WHAT THE TASK ASKS
Take every line containing "Example" out of the records.

= = = = = = =

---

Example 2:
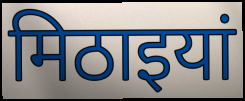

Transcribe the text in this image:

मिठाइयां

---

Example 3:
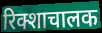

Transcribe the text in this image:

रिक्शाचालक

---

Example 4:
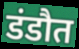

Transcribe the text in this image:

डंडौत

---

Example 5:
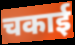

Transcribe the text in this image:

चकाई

= = = = = = =

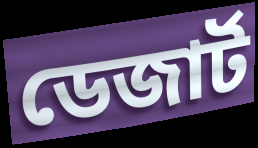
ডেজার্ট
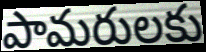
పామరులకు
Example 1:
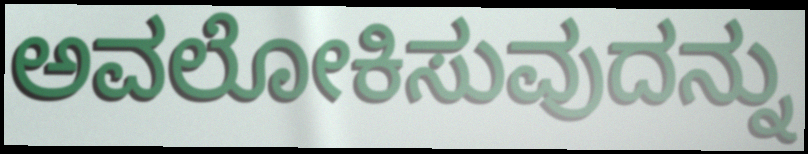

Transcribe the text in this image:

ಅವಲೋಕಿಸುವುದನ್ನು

= = = = = = =

EXERCISE ANSWER
Example 2:
Example 3:
Example 4:
Example 5:
Example 1:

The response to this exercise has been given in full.